Ferner sind Ärztinnen und Ärzte bei der DRV Bund in Rehakliniken beschäftigt sowie als Betriebsärzte oder Arbeitsmediziner. Und darüber hinaus gibt es noch die 14 regionalen Rentenversicherungsträger mit weiteren offenen Stellen.

Was machen die Ärztinnen und Ärzte in den anderen beiden Teams?

Dr. Maren Gehring: Sie haben ganz andere Aufgaben. Im Team „Grundsatz Sozialmedizin“ werden keine konkreten Einzelfälle bearbeitet. Da geht es mehr um allgemeine sozialmedizinische Fragestellungen aus den Gebieten Prävention, Rehabilitation, Rente – und zwar für die gesamte Deutsche Rentenversicherung, auch, um das intern zu koordinieren. Zudem ist dort die Vertretung der DRV gegenüber der Politik oder Fachgesellschaften angesiedelt. Ebenso gibt es Kooperationen in Bezug auf Wissenschaft und Forschung; diese Kolleginnen und Kollegen werden auch zu Leitlinien gefragt. Im Team „Rehabilitationseinrichtungen und Gutachter*innen-Betreuung“ wiederum steht die medizinische Qualität der Rehakliniken sowie der Gutachten, die für uns erstellt werden, im Mittelpunkt. Das beinhaltet einen intensiven Austausch mit den Einrichtungen, der auch vor Ort stattfindet. 

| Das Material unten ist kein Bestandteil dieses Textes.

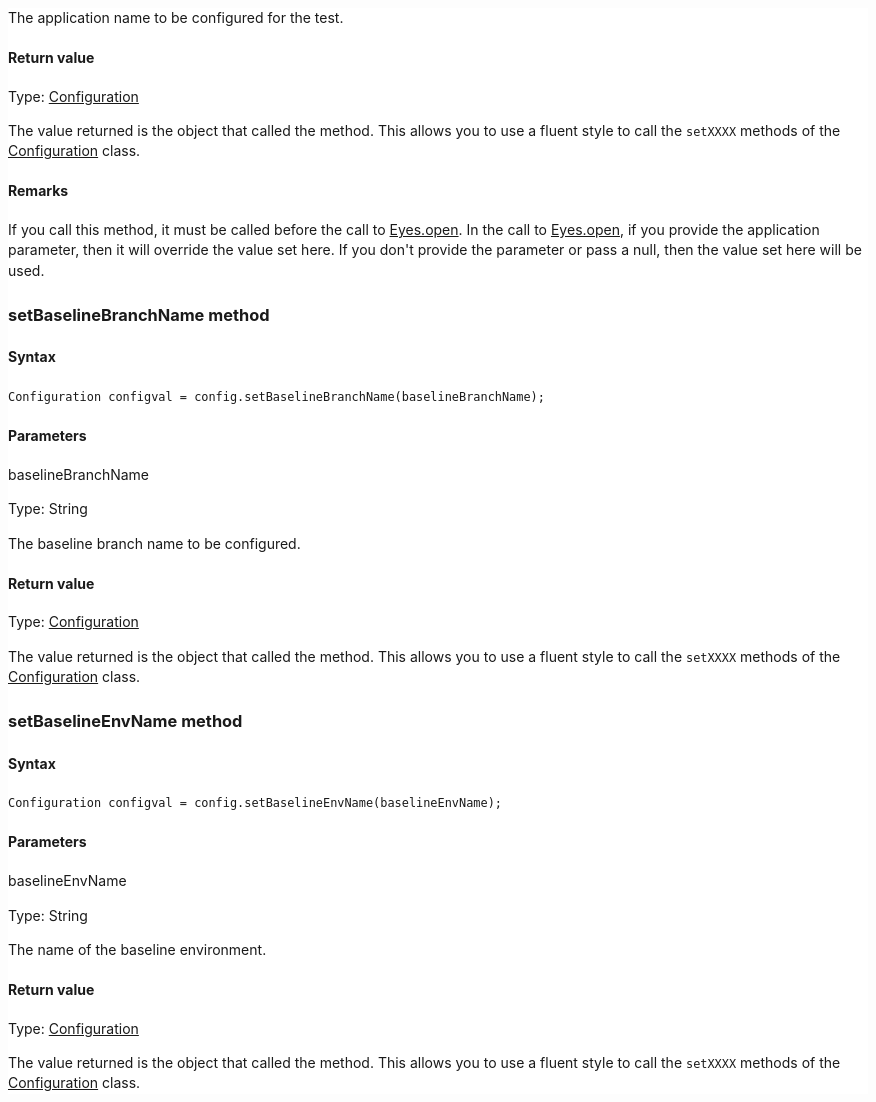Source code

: The application name to be configured for the test.

#### Return value

Type:  [Configuration](./configuration)

The value returned is the object that called the method. This allows you to use a fluent style to call the `setXXXX` methods of the [Configuration](./configuration) class.

#### Remarks


If you call this method, it must be called before the call to [Eyes.open](#open-method). In the call to [Eyes.open](#open-method), if you provide the application parameter, then it will override the value set here. If you don't provide the parameter or pass a null, then the value set here will be used.

### setBaselineBranchName method
#### Syntax


    Configuration configval = config.setBaselineBranchName(baselineBranchName);
    

#### Parameters

baselineBranchName

Type: String

The baseline branch name to be configured.

#### Return value

Type:  [Configuration](./configuration)

The value returned is the object that called the method. This allows you to use a fluent style to call the `setXXXX` methods of the [Configuration](./configuration) class.

### setBaselineEnvName method
#### Syntax


    Configuration configval = config.setBaselineEnvName(baselineEnvName);
    

#### Parameters

baselineEnvName

Type: String

The name of the baseline environment.

#### Return value

Type:  [Configuration](./configuration)

The value returned is the object that called the method. This allows you to use a fluent style to call the `setXXXX` methods of the [Configuration](./configuration) class.
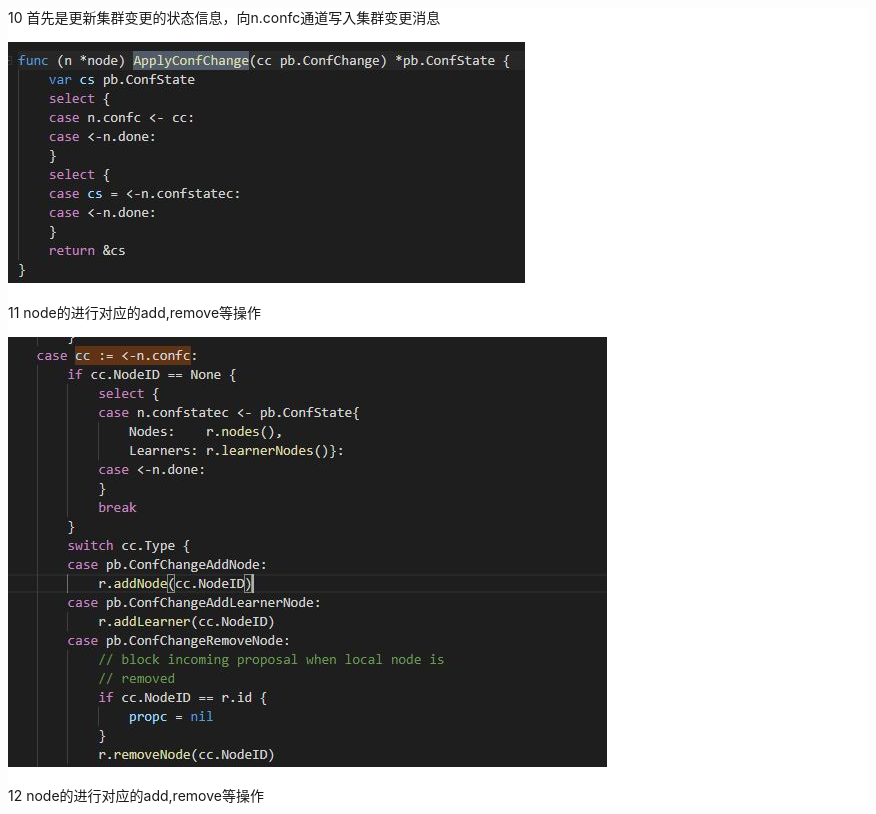 10 首先是更新集群变更的状态信息，向n.confc通道写入集群变更消息

![](/asserts/raft-confchange10.jpg)

11 node的进行对应的add,remove等操作

![](/asserts/raft-confchange11.jpg)

12 node的进行对应的add,remove等操作
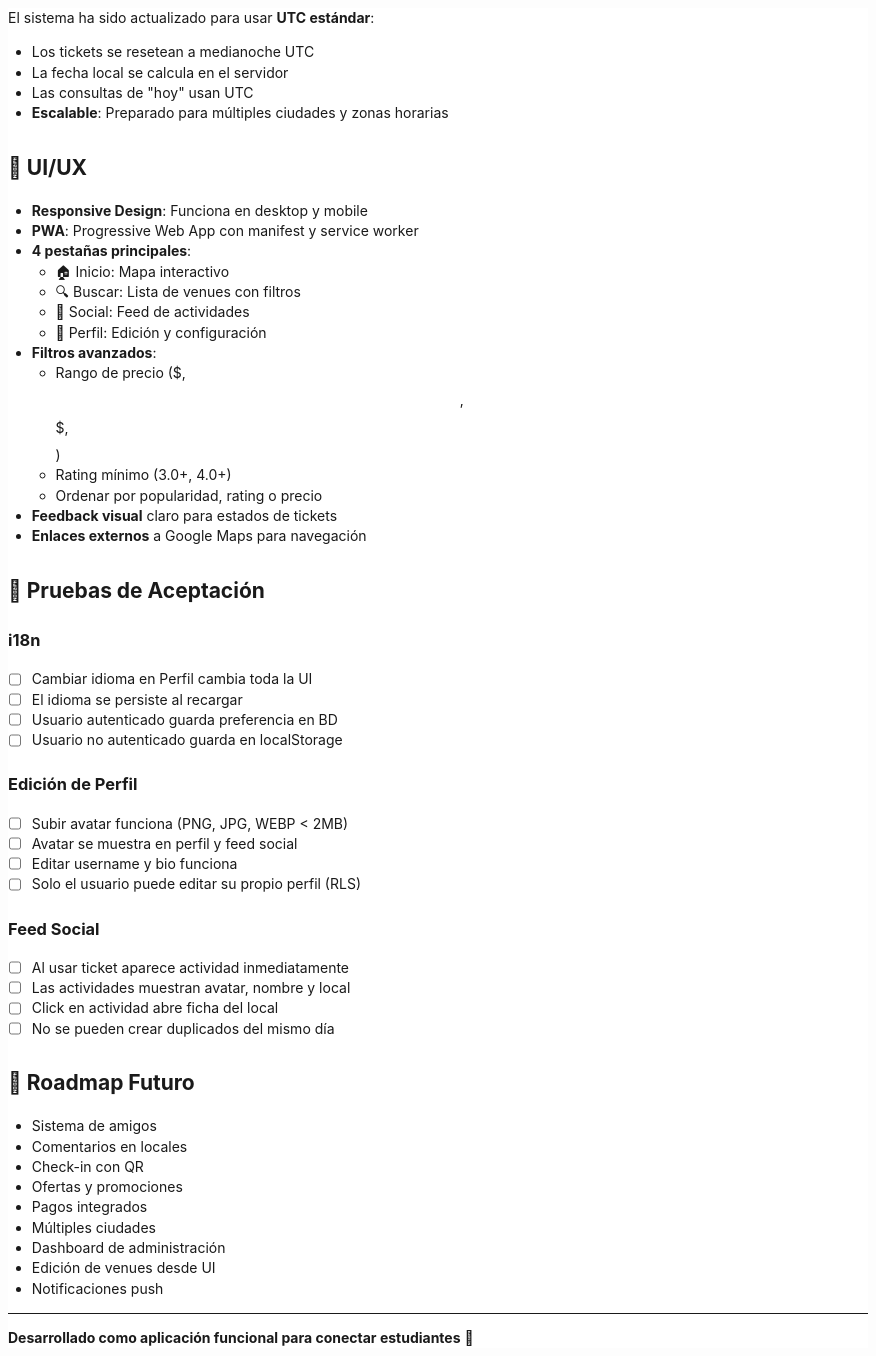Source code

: El sistema ha sido actualizado para usar **UTC estándar**:
- Los tickets se resetean a medianoche UTC
- La fecha local se calcula en el servidor
- Las consultas de "hoy" usan UTC
- **Escalable**: Preparado para múltiples ciudades y zonas horarias

## 📱 UI/UX

- **Responsive Design**: Funciona en desktop y mobile
- **PWA**: Progressive Web App con manifest y service worker
- **4 pestañas principales**:
  - 🏠 Inicio: Mapa interactivo
  - 🔍 Buscar: Lista de venues con filtros
  - 💬 Social: Feed de actividades
  - 👤 Perfil: Edición y configuración
- **Filtros avanzados**:
  - Rango de precio ($, $$, $$$, $$$$)
  - Rating mínimo (3.0+, 4.0+)
  - Ordenar por popularidad, rating o precio
- **Feedback visual** claro para estados de tickets
- **Enlaces externos** a Google Maps para navegación

## 🧪 Pruebas de Aceptación

### i18n
- [ ] Cambiar idioma en Perfil cambia toda la UI
- [ ] El idioma se persiste al recargar
- [ ] Usuario autenticado guarda preferencia en BD
- [ ] Usuario no autenticado guarda en localStorage

### Edición de Perfil
- [ ] Subir avatar funciona (PNG, JPG, WEBP < 2MB)
- [ ] Avatar se muestra en perfil y feed social
- [ ] Editar username y bio funciona
- [ ] Solo el usuario puede editar su propio perfil (RLS)

### Feed Social
- [ ] Al usar ticket aparece actividad inmediatamente
- [ ] Las actividades muestran avatar, nombre y local
- [ ] Click en actividad abre ficha del local
- [ ] No se pueden crear duplicados del mismo día

## 🚫 Roadmap Futuro

- Sistema de amigos
- Comentarios en locales
- Check-in con QR
- Ofertas y promociones
- Pagos integrados
- Múltiples ciudades
- Dashboard de administración
- Edición de venues desde UI
- Notificaciones push

---

**Desarrollado como aplicación funcional para conectar estudiantes** 🎉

Warum sind Sie zur DRV gegangen?

Dr. Maren Gehring: Ich bin Internistin und kam 2013 aus einer Uniklinik. Zum einen lockte mich die unbefristete Anstellung, zum anderen – und ich glaube, das war ausschlaggebend – war es die gute Vereinbarkeit von Beruf und Familie. Als Mutter von zwei Kindern sind flexible Arbeitszeiten ohne Wochenend- oder Nachtdienste für mich wichtig. Gleichzeitig war für mich damit auch der Wechsel aus einer Teilzeit- auf eine Vollzeitstelle möglich.

Vermissen Sie etwas?

Dr. Maren Gehring: Wenn ich für mich persönlich sprechen darf: nichts. Die Sozialmedizin ist keineswegs angestaubt. Sie ist modern, dynamisch und abwechslungsreich. Wir sind immer am Puls der Zeit. Dem ein oder der anderen mag der Patientenkontakt fehlen, auch das handwerklich Praktische. Es ist eine Schreibtisch-Tätigkeit. Allerdings wird diese gerade immer digitaler mit neuen Home-Office-Möglichkeiten. So stehen wir mittlerweile über Videokonferenzen enger im Kontakt mit Kolleginnen und Kollegen an den verschiedenen Standorten, als vorher durch Telefon und Dienstreisen.

Welche Fähigkeiten sollten Bewerber mitbringen?

Dr. Maren Gehring: An erster Stelle großes Interesse und Offenheit für andere Fachdisziplinen. Wenn man die Neugier mitbringt, über den Tellerrand zu gucken und sich auch gerne mit gesetzlichen Rahmenbedingungen beschäftigt, ist man bei uns genau richtig. Wer Fragen hat, kann mich auch gern anrufen oder mal einen Tag hospitieren.

Die Expertin

Dr. Maren Gehring

Dr. Maren Gehring ist Internistin und seit 2017 Abteilungsärztin Rente bei der DRV Berlin.